Le 8 août, un communiqué officiel allemand rédigé par le Generalquartiermeister von Stein sur la foi des renseignements qui lui sont parvenus a annoncé prématurément la nouvelle qu'attendait toute l'Allemagne : la chute de la forteresse de Liège. Cette première victoire, il l'a fait claironner aux quatre coins du pays. Elle est annonciatrice d'une avancée victorieuse à travers la Belgique, vers la France. Mais Liège n'est pas tombé et, deux jours plus tard, il faut donner un semblant de réalité à l'information erronée.
Le 15 août, un « brave petit soldat » français écrit à sa mère et à sa sœur. Parti (on ne sait d'où) le mercredi 12, il est arrivé à Gironcourt, près de Toul dans les Vosges, après un voyage de vingt-trois heures. Il a apprécié les grogs très chauds offerts par de charmantes jeunes filles à Montbard, près de Dijon. Nous ne saurons pas s'il a préféré les boissons à celles qui la servaient, ou l'inverse. Son enthousiasme, quoi qu'il en soit, n'a pas encore eu l'occasion d'être ébranlé.

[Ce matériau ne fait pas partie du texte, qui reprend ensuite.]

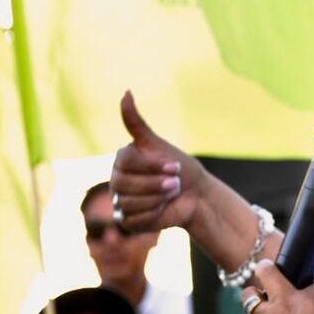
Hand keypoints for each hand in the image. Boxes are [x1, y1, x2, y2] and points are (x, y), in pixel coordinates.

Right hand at [111, 91, 208, 231]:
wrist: (196, 196)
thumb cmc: (180, 167)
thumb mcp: (159, 144)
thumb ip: (137, 122)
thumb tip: (125, 92)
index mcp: (122, 160)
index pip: (126, 163)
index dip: (152, 167)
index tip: (175, 166)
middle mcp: (117, 180)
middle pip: (124, 184)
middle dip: (155, 185)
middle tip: (176, 184)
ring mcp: (121, 201)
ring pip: (129, 203)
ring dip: (156, 200)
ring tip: (171, 195)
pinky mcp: (128, 221)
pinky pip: (133, 220)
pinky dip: (153, 215)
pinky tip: (163, 210)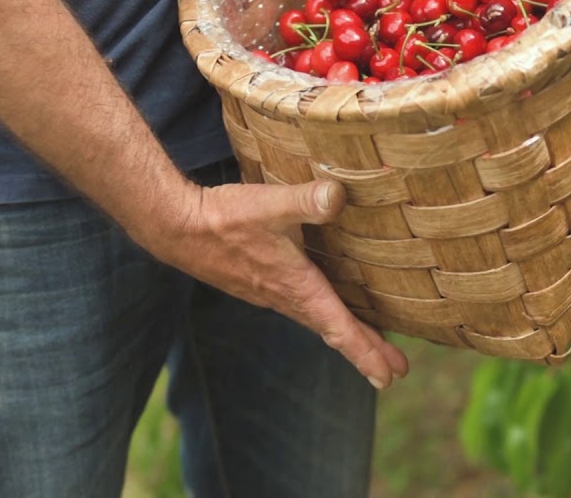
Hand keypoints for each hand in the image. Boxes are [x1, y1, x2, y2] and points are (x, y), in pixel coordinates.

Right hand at [142, 180, 408, 389]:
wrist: (175, 227)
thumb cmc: (224, 217)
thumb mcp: (269, 203)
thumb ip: (306, 200)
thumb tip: (338, 195)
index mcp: (296, 286)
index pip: (339, 327)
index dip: (367, 351)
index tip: (390, 375)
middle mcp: (286, 297)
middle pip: (333, 331)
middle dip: (366, 351)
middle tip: (395, 372)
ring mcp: (271, 294)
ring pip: (317, 321)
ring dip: (346, 336)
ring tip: (372, 347)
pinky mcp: (261, 284)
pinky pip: (302, 308)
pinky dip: (324, 316)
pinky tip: (326, 307)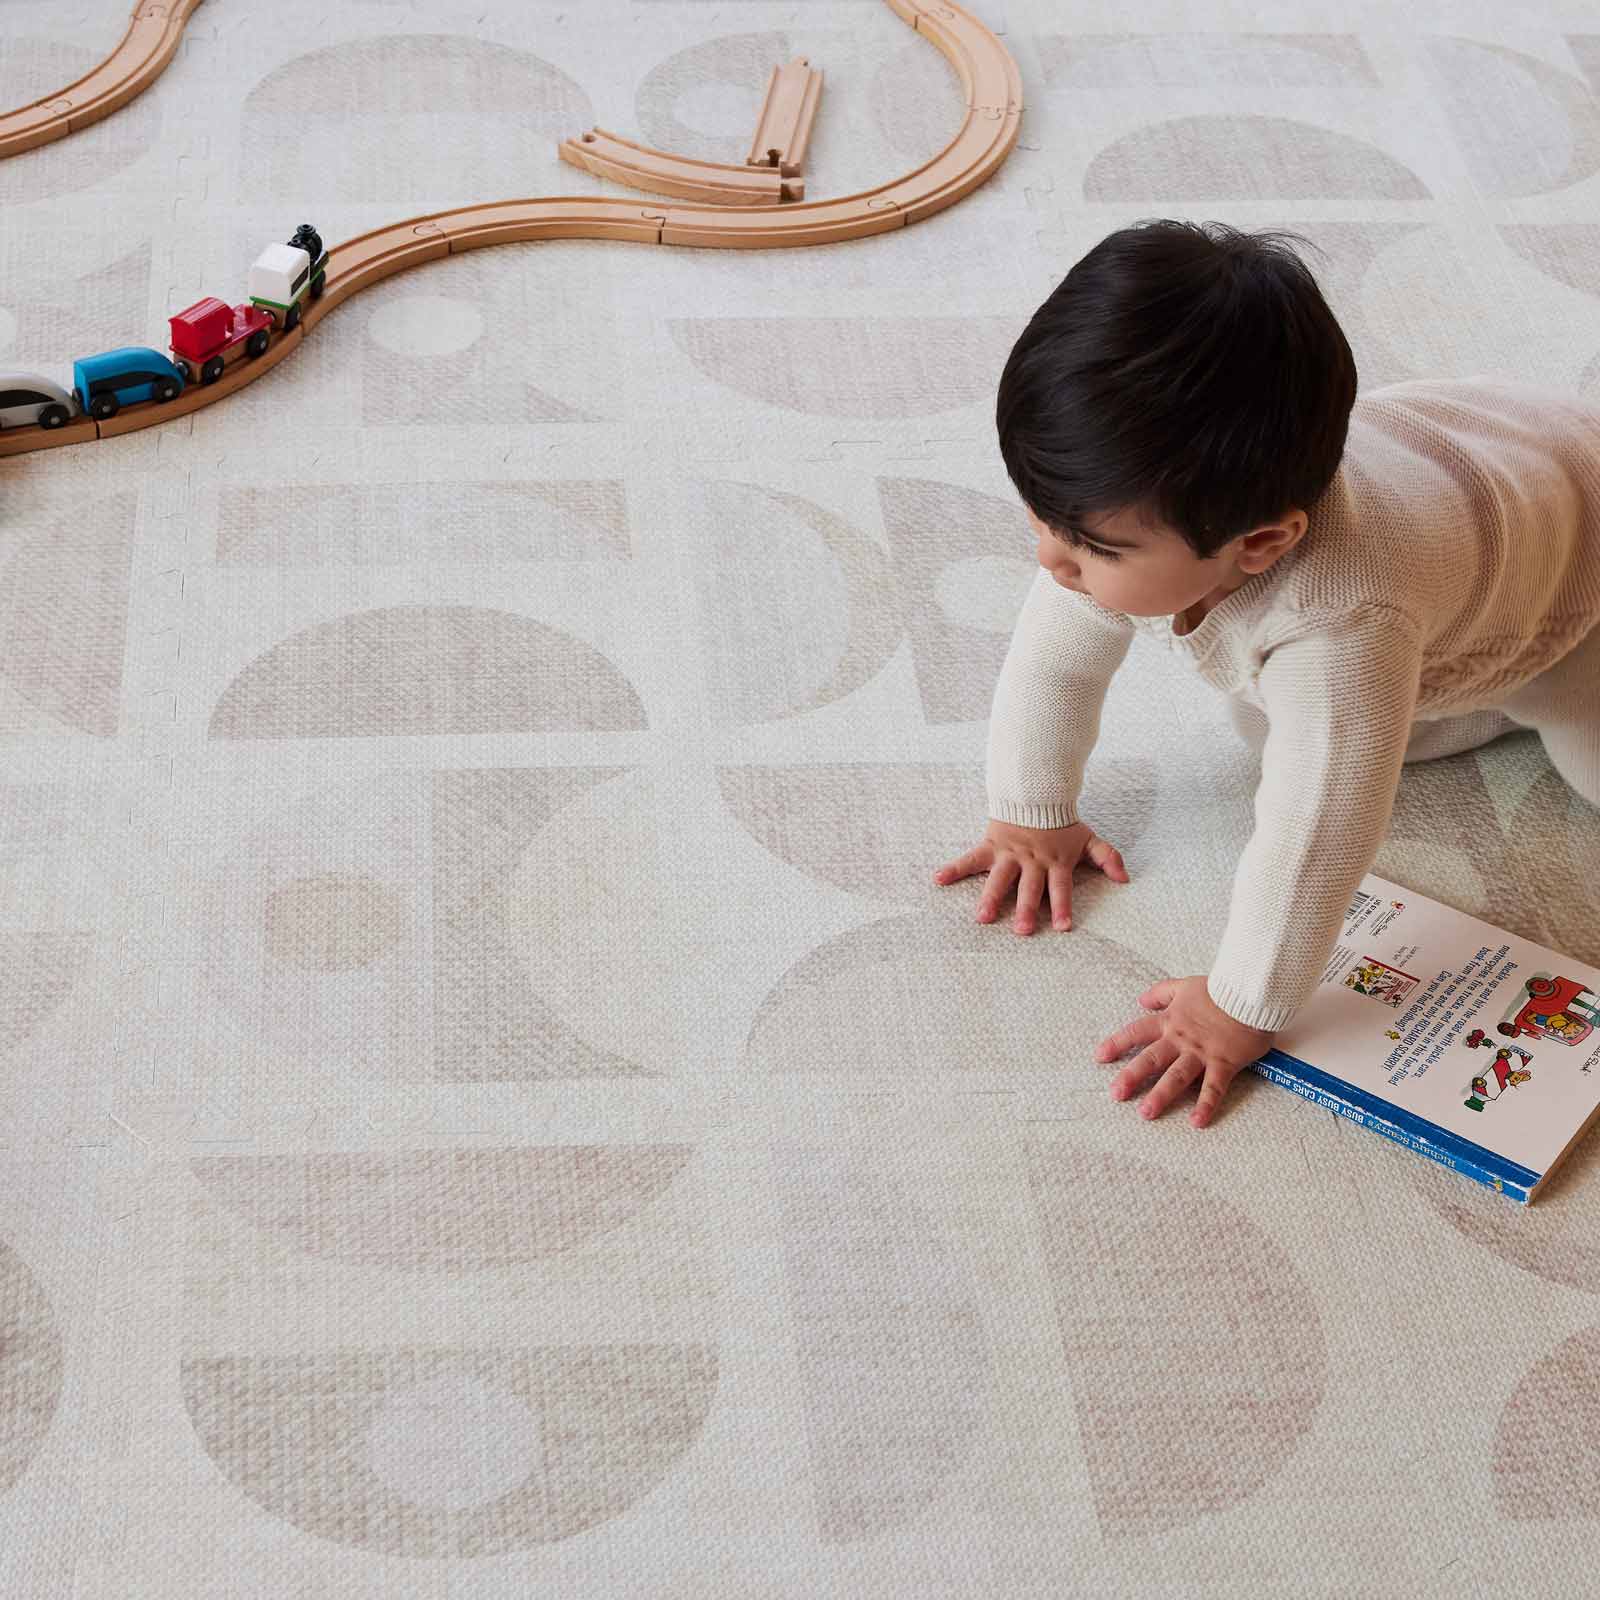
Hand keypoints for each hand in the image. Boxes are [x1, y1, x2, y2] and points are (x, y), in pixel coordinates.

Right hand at [933, 818, 1128, 934]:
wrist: (1036, 791)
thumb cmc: (1062, 822)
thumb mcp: (1088, 837)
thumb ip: (1107, 857)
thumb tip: (1124, 879)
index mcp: (1055, 862)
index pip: (1060, 888)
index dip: (1061, 906)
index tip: (1062, 927)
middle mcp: (1031, 861)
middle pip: (1028, 888)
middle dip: (1025, 909)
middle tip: (1022, 931)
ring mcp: (1009, 854)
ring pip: (999, 879)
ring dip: (991, 897)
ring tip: (982, 918)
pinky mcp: (990, 845)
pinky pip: (970, 858)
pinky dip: (954, 868)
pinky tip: (938, 879)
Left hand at [1095, 976, 1273, 1127]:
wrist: (1250, 992)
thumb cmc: (1220, 989)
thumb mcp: (1184, 985)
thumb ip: (1161, 992)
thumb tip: (1141, 999)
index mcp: (1170, 1021)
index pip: (1137, 1032)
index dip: (1117, 1044)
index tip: (1100, 1057)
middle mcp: (1181, 1039)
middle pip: (1151, 1059)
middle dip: (1132, 1077)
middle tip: (1116, 1095)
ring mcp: (1201, 1053)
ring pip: (1177, 1076)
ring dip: (1161, 1095)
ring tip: (1146, 1113)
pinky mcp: (1223, 1063)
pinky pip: (1213, 1088)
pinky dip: (1206, 1105)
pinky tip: (1197, 1122)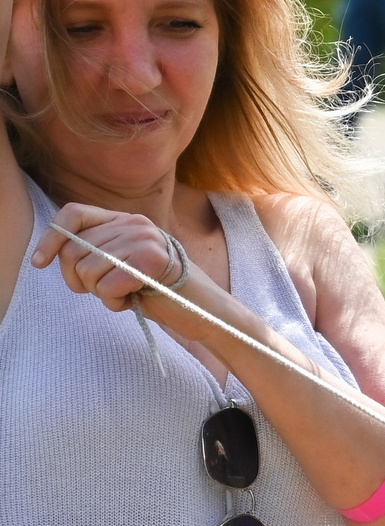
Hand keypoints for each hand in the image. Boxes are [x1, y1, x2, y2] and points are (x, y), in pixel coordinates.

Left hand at [32, 203, 188, 313]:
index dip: (51, 238)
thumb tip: (57, 252)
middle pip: (73, 250)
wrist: (204, 310)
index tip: (40, 262)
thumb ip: (97, 251)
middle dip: (77, 280)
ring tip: (124, 296)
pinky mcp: (150, 262)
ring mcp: (143, 240)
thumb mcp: (124, 263)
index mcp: (126, 219)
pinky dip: (115, 302)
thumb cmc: (160, 290)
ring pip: (86, 271)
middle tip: (102, 292)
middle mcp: (134, 223)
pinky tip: (133, 301)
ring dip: (100, 293)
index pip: (73, 214)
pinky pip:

Antime, dans le roman de Jean Echenoz, 14, a moins d'allant. Il s'inquiète pour l'usine, moins cependant que Charles, qui en est le sous-directeur et qui est parti à la guerre en pensant que c'était une affaire de quinze jours. De Vendée, ils ont été transportés en train vers les Ardennes, sans très bien savoir où ils étaient arrivés. Au début, cela ne s'était pas trop mal passé, malgré la fatigue du voyage.